How to complete this task – No pictures belong in the copy. Restate the rest of the data exactly.

Data –
/---

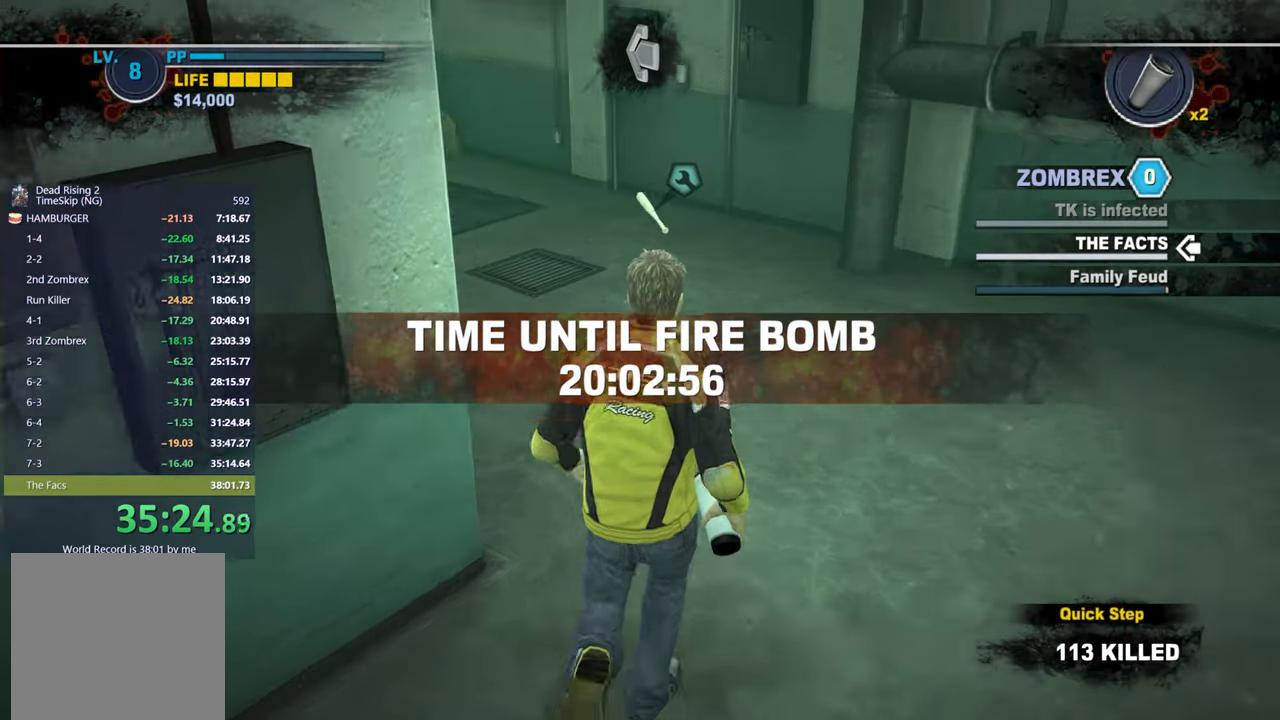
{"buttons": [], "left_stick": "up", "right_stick": "left", "events": [[333, "right_stick", "center"], [417, "right_stick", "left"]]}
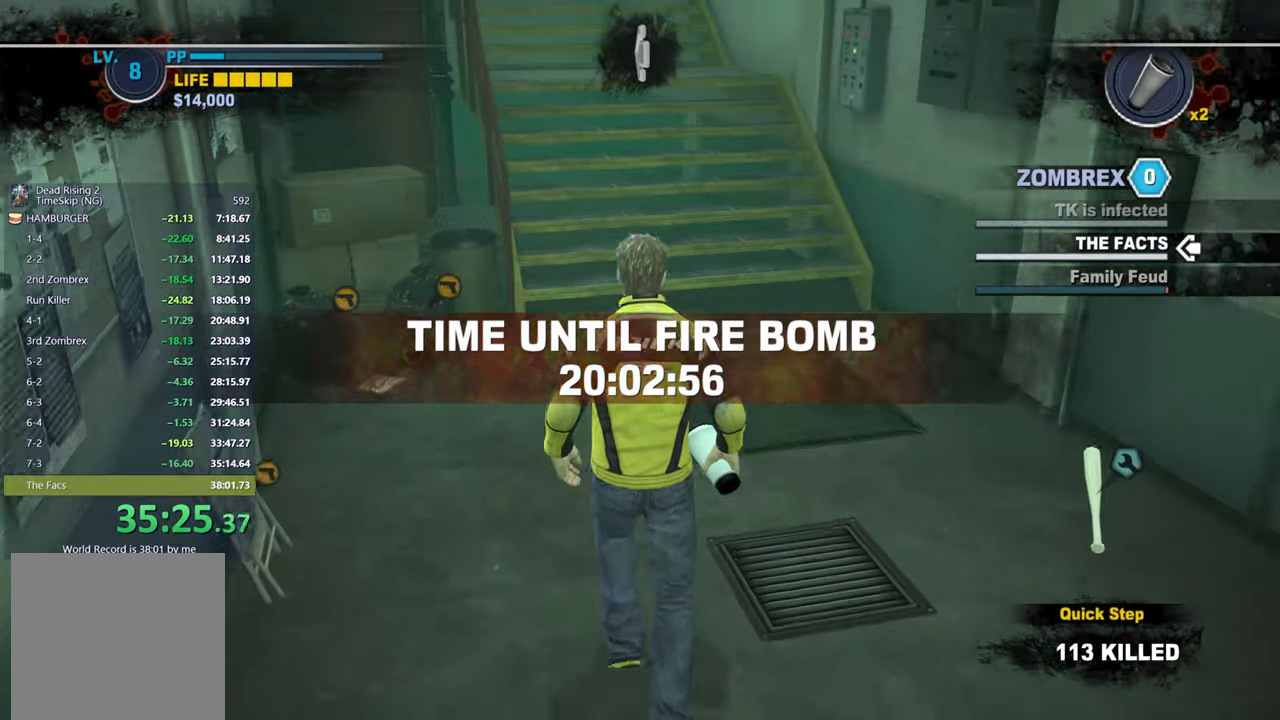
{"buttons": [], "left_stick": "up", "right_stick": "center", "events": [[167, "right_stick", "center"], [283, "right_stick", "up"], [450, "right_stick", "center"]]}
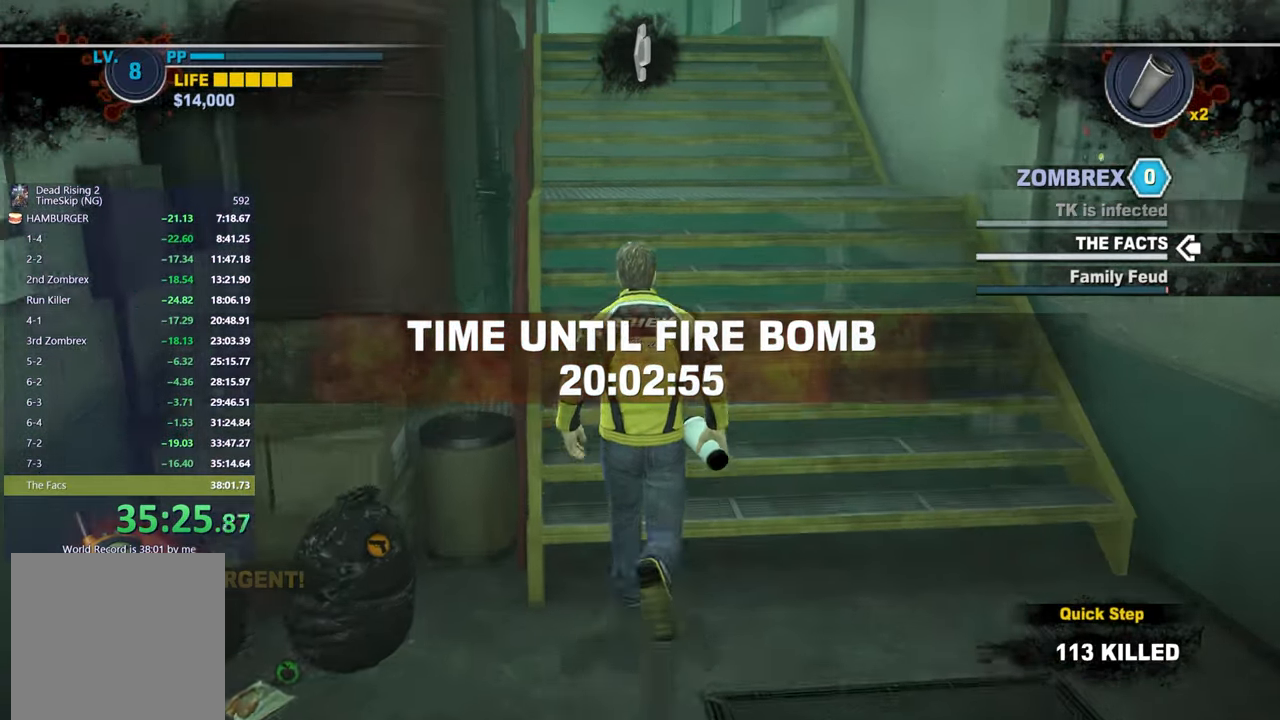
{"buttons": [], "left_stick": "up", "right_stick": "left", "events": [[117, "right_stick", "up-left"], [217, "right_stick", "center"], [417, "right_stick", "left"]]}
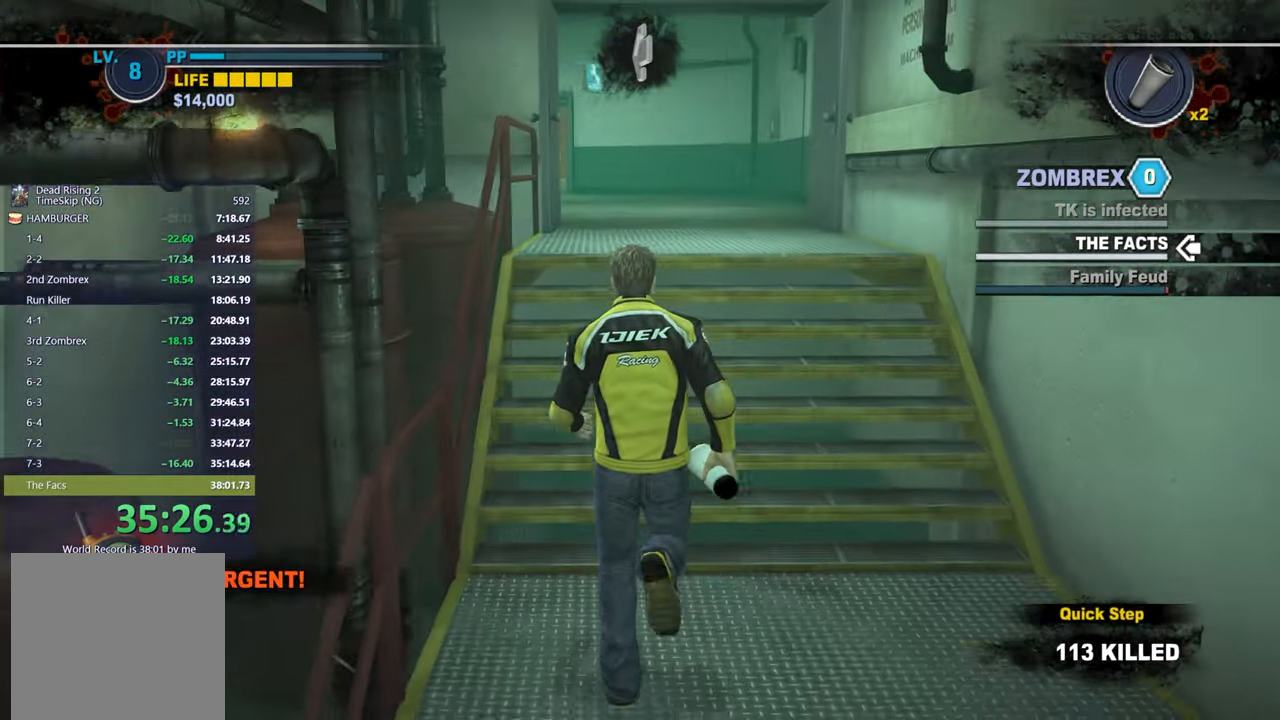
{"buttons": [], "left_stick": "up", "right_stick": "center", "events": [[17, "right_stick", "center"], [267, "right_stick", "down-left"], [367, "right_stick", "center"]]}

\---

Problem solution –
{"buttons": [], "left_stick": "up", "right_stick": "left", "events": [[333, "right_stick", "center"], [417, "right_stick", "left"]]}
{"buttons": [], "left_stick": "up", "right_stick": "center", "events": [[167, "right_stick", "center"], [283, "right_stick", "up"], [450, "right_stick", "center"]]}
{"buttons": [], "left_stick": "up", "right_stick": "left", "events": [[117, "right_stick", "up-left"], [217, "right_stick", "center"], [417, "right_stick", "left"]]}
{"buttons": [], "left_stick": "up", "right_stick": "center", "events": [[17, "right_stick", "center"], [267, "right_stick", "down-left"], [367, "right_stick", "center"]]}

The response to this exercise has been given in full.